> **Directions for this task**
Can you write out everything in the listing from the line containing "Odontología Conservadora" down to the line containing "idiomas inglés y español.", with both of those lines included? Leave the pictures out.
[[ Data for the task, beginning ]]
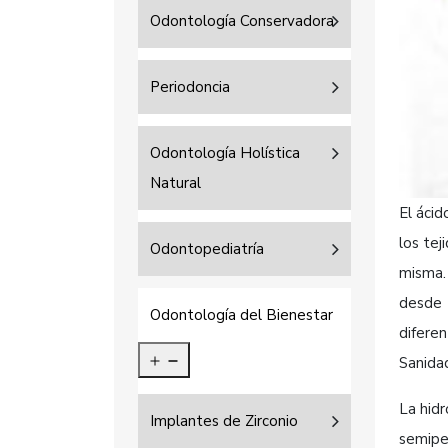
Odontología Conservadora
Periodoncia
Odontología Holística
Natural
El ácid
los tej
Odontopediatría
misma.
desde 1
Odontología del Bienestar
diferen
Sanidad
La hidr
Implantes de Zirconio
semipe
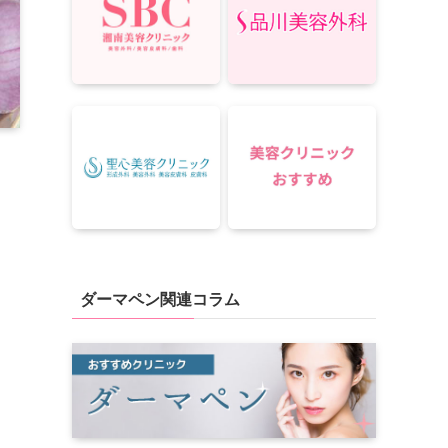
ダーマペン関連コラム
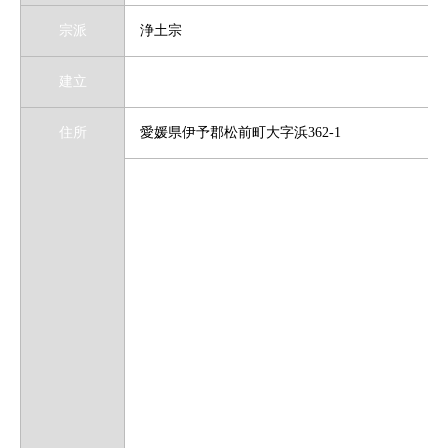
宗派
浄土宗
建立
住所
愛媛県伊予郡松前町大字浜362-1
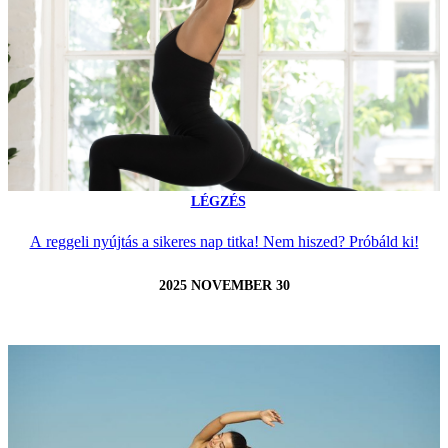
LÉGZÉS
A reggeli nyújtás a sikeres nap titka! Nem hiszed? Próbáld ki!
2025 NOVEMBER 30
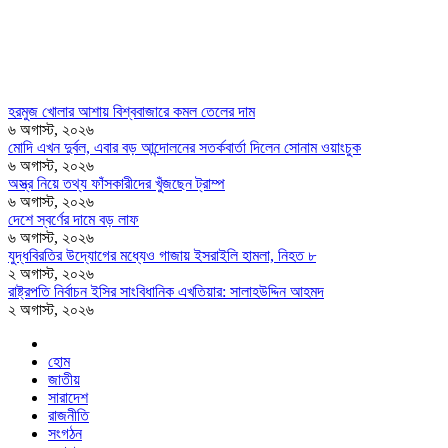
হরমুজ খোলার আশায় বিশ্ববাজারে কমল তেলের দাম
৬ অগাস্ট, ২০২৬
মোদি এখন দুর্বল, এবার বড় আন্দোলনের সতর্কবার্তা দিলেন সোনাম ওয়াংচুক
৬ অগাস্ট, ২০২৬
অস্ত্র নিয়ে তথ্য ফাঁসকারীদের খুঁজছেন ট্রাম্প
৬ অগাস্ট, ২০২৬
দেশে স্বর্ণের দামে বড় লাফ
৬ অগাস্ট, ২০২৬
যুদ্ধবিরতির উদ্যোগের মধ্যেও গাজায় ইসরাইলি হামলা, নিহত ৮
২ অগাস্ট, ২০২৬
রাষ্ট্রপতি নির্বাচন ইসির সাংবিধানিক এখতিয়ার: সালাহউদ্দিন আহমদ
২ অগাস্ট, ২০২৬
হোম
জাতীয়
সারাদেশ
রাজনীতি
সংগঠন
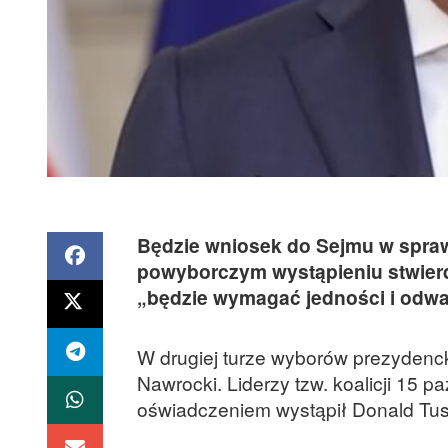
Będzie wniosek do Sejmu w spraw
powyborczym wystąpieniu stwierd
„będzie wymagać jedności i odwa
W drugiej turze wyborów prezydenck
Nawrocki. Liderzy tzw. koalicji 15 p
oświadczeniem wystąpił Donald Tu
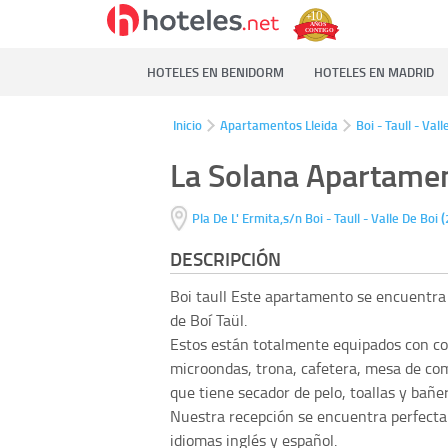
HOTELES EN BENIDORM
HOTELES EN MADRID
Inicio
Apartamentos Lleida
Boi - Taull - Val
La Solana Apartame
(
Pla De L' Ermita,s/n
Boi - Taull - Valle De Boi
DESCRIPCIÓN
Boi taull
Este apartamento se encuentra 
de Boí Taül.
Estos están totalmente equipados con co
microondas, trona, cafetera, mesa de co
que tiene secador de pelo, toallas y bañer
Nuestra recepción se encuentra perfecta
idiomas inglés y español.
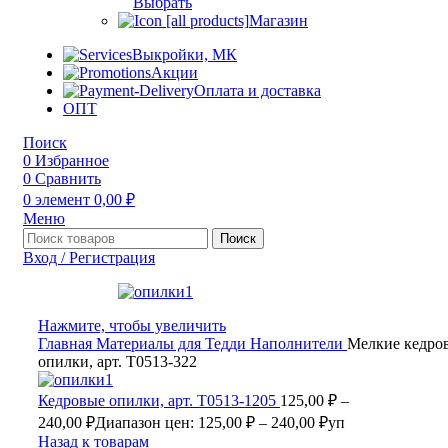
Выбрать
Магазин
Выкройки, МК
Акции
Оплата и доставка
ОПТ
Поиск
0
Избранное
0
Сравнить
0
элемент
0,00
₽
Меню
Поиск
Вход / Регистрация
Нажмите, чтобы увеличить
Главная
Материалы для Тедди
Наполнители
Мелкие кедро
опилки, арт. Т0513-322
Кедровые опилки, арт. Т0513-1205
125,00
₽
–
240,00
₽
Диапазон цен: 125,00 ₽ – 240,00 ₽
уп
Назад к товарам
[[ Data for the task, end ]]
[[ Data for the task, beginning ]]
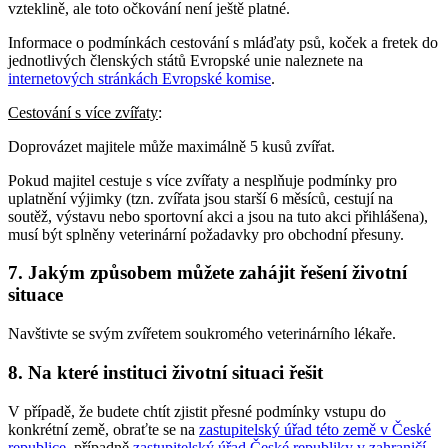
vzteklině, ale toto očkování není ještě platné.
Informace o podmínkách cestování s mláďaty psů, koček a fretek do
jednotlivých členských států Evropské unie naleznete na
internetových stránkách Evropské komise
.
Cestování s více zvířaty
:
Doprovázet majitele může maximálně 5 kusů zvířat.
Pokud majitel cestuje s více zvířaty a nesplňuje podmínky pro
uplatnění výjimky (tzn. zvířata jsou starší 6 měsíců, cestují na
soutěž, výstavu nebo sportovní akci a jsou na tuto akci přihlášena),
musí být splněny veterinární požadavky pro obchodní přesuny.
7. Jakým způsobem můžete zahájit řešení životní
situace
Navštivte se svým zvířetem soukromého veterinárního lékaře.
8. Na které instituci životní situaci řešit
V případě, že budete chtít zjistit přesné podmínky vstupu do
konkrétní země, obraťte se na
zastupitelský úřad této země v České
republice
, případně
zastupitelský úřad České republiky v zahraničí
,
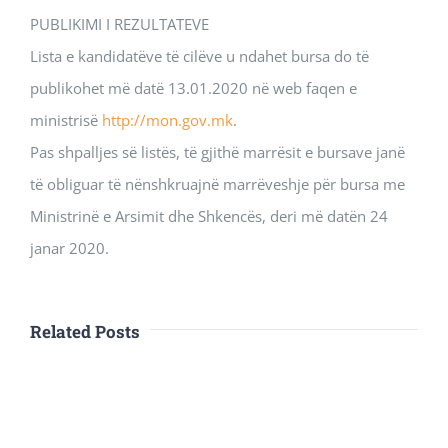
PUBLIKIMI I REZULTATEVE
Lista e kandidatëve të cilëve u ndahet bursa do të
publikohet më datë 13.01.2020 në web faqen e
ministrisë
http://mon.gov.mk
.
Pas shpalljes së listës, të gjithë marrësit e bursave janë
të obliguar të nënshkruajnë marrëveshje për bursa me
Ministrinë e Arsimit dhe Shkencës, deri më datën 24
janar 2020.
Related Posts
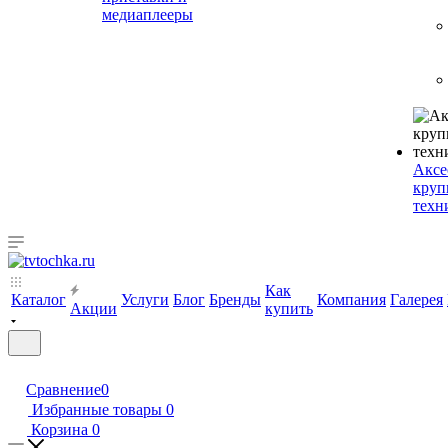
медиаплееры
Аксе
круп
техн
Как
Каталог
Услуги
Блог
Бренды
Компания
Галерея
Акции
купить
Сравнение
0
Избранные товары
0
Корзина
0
[[ Data for the task, end ]]
> **The completed task**
Odontología Conservadora
Periodoncia
Odontología Holística
Natural
El ácid
los tej
Odontopediatría
misma.
desde 1
Odontología del Bienestar
diferen
Sanidad
La hidr
Implantes de Zirconio
semipe
ダーマペン関連コラム
宗派
浄土宗
建立
住所
愛媛県伊予郡松前町大字浜362-1
LÉGZÉS
A reggeli nyújtás a sikeres nap titka! Nem hiszed? Próbáld ki!
2025 NOVEMBER 30
হরমুজ খোলার আশায় বিশ্ববাজারে কমল তেলের দাম
৬ অগাস্ট, ২০২৬
মোদি এখন দুর্বল, এবার বড় আন্দোলনের সতর্কবার্তা দিলেন সোনাম ওয়াংচুক
৬ অগাস্ট, ২০২৬
অস্ত্র নিয়ে তথ্য ফাঁসকারীদের খুঁজছেন ট্রাম্প
৬ অগাস্ট, ২০২৬
দেশে স্বর্ণের দামে বড় লাফ
৬ অগাস্ট, ২০২৬
যুদ্ধবিরতির উদ্যোগের মধ্যেও গাজায় ইসরাইলি হামলা, নিহত ৮
২ অগাস্ট, ২০২৬
রাষ্ট্রপতি নির্বাচন ইসির সাংবিধানিক এখতিয়ার: সালাহউদ্দিন আহমদ
২ অগাস্ট, ২০২৬
হোম
জাতীয়
সারাদেশ
রাজনীতি
সংগঠন
Będzie wniosek do Sejmu w spraw
powyborczym wystąpieniu stwierd
„będzie wymagać jedności i odwa
W drugiej turze wyborów prezydenck
Nawrocki. Liderzy tzw. koalicji 15 p
oświadczeniem wystąpił Donald Tu
HOTELES EN BENIDORM
HOTELES EN MADRID
Inicio
Apartamentos Lleida
Boi - Taull - Val
La Solana Apartame
(
Pla De L' Ermita,s/n
Boi - Taull - Valle De Boi
DESCRIPCIÓN
Boi taull
Este apartamento se encuentra 
de Boí Taül.
Estos están totalmente equipados con co
microondas, trona, cafetera, mesa de co
que tiene secador de pelo, toallas y bañer
Nuestra recepción se encuentra perfecta
idiomas inglés y español.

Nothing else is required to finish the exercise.